Even those in the chavista base and in the military who oppose Maduro’s irresponsible leadership and Cuban interference might welcome a clear signal that Venezuela’s neighbors will not stand by as Maduro and his narcogenerals take the country into an abyss.
An OAS resolution might also call on the executive branch to respect the constitutional rights of the National Assembly to grant an amnesty to political prisoners and to authorize a revocatory referendum; permit independent election monitors; cease the distribution of weapons to irregular forces; and allow the private sector to mitigate the shortage of food, medicine, and electricity. The OAS also could pledge to organize international humanitarian relief efforts.

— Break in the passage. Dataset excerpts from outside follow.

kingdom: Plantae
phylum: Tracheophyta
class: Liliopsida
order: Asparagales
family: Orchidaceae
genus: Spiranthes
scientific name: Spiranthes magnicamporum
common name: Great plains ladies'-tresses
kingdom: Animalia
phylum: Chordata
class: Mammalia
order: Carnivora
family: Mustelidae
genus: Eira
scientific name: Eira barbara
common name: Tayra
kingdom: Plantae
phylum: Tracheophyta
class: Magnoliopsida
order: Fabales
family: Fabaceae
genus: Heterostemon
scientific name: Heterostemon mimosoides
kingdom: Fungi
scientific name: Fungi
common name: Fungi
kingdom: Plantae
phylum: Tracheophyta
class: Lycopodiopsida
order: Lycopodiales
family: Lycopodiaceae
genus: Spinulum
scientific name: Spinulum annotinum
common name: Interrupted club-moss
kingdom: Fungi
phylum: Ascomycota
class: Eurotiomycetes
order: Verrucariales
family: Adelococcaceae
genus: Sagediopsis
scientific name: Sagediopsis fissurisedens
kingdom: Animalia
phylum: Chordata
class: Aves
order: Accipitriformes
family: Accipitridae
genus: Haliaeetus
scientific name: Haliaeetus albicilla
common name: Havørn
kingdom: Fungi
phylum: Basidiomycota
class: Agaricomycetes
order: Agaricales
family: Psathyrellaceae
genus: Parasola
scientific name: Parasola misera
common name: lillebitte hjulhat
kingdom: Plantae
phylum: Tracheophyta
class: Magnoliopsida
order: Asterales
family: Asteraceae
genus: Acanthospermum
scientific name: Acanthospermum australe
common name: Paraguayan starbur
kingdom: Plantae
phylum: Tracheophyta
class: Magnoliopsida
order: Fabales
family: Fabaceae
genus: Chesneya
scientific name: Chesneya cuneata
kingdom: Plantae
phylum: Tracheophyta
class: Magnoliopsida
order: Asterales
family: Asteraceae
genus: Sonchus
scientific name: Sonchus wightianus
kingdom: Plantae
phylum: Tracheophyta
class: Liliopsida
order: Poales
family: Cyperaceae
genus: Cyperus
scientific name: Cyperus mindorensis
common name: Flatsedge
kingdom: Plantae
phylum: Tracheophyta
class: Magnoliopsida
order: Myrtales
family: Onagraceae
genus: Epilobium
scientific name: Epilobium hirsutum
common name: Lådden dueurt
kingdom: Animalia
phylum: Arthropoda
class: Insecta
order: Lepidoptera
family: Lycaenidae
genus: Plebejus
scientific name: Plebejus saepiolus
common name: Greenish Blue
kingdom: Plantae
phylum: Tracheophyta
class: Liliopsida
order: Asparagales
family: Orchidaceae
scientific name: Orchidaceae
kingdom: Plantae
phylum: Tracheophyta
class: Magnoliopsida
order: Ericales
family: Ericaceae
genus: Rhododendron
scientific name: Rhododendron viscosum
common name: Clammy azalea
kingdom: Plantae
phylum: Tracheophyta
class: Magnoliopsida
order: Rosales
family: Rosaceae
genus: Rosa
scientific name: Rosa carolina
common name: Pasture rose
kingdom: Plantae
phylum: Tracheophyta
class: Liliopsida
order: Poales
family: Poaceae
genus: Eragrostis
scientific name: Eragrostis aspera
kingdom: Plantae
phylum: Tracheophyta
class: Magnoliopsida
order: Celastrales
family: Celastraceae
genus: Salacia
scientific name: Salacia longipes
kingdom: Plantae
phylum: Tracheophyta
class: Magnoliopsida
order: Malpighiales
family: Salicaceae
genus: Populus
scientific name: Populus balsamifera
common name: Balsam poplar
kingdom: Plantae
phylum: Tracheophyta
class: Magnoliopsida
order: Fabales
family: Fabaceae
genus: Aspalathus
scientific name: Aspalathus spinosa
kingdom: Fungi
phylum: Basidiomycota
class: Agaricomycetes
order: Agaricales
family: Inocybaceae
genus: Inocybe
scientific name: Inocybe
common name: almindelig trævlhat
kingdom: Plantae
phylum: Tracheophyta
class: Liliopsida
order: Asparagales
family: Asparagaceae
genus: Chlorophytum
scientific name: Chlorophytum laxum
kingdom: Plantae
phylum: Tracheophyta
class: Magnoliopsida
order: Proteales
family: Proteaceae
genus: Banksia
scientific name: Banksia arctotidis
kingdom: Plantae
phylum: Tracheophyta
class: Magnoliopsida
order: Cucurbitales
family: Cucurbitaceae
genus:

Meanwhile, a U.S. indictment of Cabello and other officials for drug-trafficking as well as executive sanctions on those who are violating constitutional norms and human rights would dispel justified doubts about where Washington stands on democracy and the rule of law in Venezuela. It’s never the wrong time to do the right thing.
Roger F. Noriega was Ambassador to the Organization ofAmerican States from 2001-2003 and Assistant Secretary of State from 2003-2005. He is a visiting fellow at the American Enterprise Institute and managing director of Vision Americas LLC, which represents U.S. and foreign clients, and contributes to www.interamericansecuritywatch.com.